4. Public involvement limited
Members of the public have been routinely shut out of having a meaningful say in how opioid settlement money should be used, a first-of-its-kind national survey conducted by KFF Health News and Spotlight PA found earlier this year. The people who are shut out include those who have lost loved ones to the opioid crisis or are dealing with it daily.
The story highlighted the issue in Philadelphia’s Kensington neighborhood, which has received international attention because of the toll the opioid crisis has had on the community. The trust in June rejected $7.5 million meant to help residents of the area, and one local leader called the action “a retraumatizing moment.”
Two state senators who serve on the trust later toured the Kensington area, and the experience in the neighborhood prompted state Sen. Greg Rothman (R., Cumberland) to change his view on the issue, Kensington Voice reported in September. A committee of the trust in October reversed some of the Kensington rejections.
Pennsylvania’s trust continues to not allow public comment at its meetings. Advocates have pushed for more involvement here and in other states as well.
In Maine, a former member of that state’s opioid council cited one of Spotlight PA and KFF Health News’ findings at a recent public forum. Courtney Gary-Allen, an advocate on substance use issues and who is in long-term recovery, urged that state’s council to allow comment at all regular meetings.
“We have to have all of these discussions in a public and transparent way,” she told Spotlight PA in December.
5. More information, clarity on spending
Two crucial questions surround the opioid settlements. Where is the money going? And is it being used well?
That’s been hard to say in many cases, especially in a place like Pennsylvania where so many decisions happen locally.
To answer those questions, Spotlight PA and WESA earlier this year filed open records requests with every county in the state to make spending reports available to the public, advocates, researchers, and other journalists. In November, Spotlight PA published a searchable database that tracks spending decisions by county governments and whether the trust has approved them.
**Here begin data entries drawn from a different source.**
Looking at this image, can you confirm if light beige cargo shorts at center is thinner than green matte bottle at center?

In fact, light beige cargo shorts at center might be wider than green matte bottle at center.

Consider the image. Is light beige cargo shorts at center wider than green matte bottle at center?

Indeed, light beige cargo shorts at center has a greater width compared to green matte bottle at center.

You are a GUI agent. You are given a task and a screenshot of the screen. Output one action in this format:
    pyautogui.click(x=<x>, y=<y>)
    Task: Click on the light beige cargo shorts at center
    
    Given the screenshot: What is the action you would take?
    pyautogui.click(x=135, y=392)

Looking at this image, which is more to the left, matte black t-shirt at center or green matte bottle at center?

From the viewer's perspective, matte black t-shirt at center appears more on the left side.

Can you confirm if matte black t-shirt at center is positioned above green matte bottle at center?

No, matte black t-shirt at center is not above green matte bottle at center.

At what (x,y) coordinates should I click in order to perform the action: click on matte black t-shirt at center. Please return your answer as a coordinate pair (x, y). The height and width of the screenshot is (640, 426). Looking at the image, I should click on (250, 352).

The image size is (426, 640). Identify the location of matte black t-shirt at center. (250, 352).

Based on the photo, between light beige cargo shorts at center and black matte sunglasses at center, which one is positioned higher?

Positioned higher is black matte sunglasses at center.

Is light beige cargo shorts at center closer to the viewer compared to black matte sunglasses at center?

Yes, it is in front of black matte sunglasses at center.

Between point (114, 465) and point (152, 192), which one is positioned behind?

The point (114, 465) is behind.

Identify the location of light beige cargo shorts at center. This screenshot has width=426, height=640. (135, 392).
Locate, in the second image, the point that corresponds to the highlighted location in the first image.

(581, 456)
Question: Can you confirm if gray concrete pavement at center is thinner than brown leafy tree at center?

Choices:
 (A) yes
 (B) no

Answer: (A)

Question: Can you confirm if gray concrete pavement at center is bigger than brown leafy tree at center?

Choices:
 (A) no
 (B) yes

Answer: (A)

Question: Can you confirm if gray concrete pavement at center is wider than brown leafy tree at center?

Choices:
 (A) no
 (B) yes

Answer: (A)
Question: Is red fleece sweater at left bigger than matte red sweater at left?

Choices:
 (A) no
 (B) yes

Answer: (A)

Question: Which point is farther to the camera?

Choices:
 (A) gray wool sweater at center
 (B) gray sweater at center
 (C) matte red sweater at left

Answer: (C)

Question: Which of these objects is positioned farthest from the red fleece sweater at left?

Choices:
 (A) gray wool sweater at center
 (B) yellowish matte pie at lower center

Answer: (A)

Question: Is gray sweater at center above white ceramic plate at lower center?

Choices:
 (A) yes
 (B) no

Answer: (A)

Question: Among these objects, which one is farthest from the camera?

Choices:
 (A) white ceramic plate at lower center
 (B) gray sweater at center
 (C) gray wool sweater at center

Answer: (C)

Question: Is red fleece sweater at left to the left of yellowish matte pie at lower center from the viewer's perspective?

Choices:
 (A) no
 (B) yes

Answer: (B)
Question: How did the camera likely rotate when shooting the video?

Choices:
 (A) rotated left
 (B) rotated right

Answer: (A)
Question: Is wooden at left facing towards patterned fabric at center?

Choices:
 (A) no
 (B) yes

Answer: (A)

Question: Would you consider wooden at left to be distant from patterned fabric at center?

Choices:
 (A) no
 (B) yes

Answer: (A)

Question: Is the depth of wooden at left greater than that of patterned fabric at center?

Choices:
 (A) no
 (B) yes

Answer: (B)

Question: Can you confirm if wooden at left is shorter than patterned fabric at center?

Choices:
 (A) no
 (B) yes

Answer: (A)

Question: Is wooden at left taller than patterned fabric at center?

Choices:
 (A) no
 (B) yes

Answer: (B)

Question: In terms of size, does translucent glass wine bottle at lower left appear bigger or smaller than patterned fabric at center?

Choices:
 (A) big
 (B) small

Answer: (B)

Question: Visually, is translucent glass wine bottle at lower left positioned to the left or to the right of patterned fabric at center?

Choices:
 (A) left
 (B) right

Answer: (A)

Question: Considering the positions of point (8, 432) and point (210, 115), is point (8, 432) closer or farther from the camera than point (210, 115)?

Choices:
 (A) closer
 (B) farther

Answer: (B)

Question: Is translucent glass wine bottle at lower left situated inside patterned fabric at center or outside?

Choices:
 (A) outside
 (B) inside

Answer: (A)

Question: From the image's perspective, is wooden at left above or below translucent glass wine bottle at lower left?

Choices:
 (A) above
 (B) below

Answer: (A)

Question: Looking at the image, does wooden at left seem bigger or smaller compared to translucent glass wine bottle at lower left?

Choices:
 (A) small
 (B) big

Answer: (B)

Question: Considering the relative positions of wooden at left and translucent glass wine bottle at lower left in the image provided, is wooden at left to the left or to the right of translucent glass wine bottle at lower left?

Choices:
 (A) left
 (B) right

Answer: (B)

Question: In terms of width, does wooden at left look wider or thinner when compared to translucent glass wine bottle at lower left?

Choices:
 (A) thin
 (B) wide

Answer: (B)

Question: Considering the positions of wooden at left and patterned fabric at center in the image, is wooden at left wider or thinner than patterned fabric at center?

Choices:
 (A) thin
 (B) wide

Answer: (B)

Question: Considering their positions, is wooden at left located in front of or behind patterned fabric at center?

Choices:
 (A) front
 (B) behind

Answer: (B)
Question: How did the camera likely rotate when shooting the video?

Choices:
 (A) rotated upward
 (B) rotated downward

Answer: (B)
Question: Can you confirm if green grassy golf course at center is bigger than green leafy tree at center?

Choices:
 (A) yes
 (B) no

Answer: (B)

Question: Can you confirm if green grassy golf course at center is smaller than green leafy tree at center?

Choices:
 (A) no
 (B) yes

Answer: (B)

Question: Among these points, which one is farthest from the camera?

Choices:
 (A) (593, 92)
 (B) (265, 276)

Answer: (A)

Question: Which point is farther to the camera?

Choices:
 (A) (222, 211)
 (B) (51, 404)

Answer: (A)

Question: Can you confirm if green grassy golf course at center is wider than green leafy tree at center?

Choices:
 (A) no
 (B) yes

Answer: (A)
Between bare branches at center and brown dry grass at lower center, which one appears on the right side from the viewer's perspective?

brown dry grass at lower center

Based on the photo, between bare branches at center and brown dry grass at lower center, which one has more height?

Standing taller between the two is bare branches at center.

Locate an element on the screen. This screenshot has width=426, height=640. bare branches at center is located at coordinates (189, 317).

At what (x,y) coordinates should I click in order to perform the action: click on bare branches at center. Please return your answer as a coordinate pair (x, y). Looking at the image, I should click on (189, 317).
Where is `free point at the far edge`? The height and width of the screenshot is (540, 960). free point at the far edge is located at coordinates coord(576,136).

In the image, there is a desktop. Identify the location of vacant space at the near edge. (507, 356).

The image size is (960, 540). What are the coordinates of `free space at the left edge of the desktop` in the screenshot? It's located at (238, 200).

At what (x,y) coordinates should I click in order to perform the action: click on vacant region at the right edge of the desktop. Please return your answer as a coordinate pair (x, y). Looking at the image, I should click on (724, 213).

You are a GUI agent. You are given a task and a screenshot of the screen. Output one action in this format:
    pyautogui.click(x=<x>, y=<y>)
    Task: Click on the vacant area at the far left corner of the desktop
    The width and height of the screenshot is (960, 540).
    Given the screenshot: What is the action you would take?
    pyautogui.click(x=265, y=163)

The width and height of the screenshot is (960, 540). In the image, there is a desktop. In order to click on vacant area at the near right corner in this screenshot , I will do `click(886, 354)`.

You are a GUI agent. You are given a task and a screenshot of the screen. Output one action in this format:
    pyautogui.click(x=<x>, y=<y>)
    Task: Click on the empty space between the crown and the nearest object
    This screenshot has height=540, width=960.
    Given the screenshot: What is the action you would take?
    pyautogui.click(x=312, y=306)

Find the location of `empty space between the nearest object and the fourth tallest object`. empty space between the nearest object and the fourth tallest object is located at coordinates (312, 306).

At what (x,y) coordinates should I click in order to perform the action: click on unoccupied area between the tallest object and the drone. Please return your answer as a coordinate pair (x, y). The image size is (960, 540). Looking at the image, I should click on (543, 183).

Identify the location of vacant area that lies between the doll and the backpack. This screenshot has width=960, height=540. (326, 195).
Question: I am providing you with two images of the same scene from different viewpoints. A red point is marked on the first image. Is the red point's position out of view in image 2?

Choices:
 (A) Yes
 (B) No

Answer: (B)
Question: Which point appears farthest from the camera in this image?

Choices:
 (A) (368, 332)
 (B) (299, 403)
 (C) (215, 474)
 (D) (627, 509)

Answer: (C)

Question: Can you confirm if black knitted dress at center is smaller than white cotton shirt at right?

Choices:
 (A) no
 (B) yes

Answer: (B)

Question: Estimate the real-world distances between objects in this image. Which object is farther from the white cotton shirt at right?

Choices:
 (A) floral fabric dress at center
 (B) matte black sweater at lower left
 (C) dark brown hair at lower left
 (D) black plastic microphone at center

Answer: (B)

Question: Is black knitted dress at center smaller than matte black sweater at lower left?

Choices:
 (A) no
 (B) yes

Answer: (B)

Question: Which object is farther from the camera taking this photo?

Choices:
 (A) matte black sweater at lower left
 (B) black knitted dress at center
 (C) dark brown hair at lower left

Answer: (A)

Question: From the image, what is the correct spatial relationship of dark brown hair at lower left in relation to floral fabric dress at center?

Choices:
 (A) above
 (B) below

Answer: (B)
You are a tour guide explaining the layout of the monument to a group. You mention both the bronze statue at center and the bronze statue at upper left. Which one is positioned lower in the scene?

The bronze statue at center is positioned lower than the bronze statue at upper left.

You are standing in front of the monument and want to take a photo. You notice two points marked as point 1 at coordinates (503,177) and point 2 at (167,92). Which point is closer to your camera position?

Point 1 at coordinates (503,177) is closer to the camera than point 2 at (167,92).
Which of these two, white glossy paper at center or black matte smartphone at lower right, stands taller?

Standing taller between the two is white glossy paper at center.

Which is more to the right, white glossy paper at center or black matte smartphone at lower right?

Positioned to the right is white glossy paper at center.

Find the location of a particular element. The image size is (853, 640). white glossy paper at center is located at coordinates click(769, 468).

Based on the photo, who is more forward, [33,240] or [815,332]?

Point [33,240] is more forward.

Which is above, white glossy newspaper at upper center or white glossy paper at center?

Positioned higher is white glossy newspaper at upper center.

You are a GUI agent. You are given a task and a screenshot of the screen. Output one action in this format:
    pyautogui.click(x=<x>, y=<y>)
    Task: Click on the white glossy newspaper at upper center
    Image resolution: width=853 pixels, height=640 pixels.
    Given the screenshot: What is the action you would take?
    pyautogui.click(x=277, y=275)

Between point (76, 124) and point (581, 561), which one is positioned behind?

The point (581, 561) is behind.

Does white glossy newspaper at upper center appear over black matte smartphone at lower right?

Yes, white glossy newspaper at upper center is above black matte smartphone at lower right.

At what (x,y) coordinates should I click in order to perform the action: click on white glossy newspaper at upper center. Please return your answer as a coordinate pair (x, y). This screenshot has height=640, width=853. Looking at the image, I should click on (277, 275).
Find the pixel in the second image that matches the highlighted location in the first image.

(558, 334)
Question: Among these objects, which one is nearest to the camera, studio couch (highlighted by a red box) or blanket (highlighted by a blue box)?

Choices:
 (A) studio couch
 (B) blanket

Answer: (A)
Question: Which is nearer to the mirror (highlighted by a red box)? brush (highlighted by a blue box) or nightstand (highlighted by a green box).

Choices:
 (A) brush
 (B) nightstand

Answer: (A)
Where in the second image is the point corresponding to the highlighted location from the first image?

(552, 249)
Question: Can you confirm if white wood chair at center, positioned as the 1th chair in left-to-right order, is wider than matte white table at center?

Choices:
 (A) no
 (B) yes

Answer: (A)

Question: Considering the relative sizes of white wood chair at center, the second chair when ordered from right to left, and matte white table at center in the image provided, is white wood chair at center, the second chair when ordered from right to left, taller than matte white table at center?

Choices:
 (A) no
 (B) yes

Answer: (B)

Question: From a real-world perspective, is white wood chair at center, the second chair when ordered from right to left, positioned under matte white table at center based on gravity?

Efforts from others have brought greater clarity on spending as well, including in Wyoming, Michigan, California, and nationally.
More money is on its way. The opioid trust in November approved distributing about $247 million more in payments to local governments. That’s part of the large share Pennsylvania expects to receive over many years, including up to about $1.8 billion from two waves of agreements with multiple companies, according to a recent court order.
KFF Health News’ Aneri Pattani and Henry Larweh contributed to this report.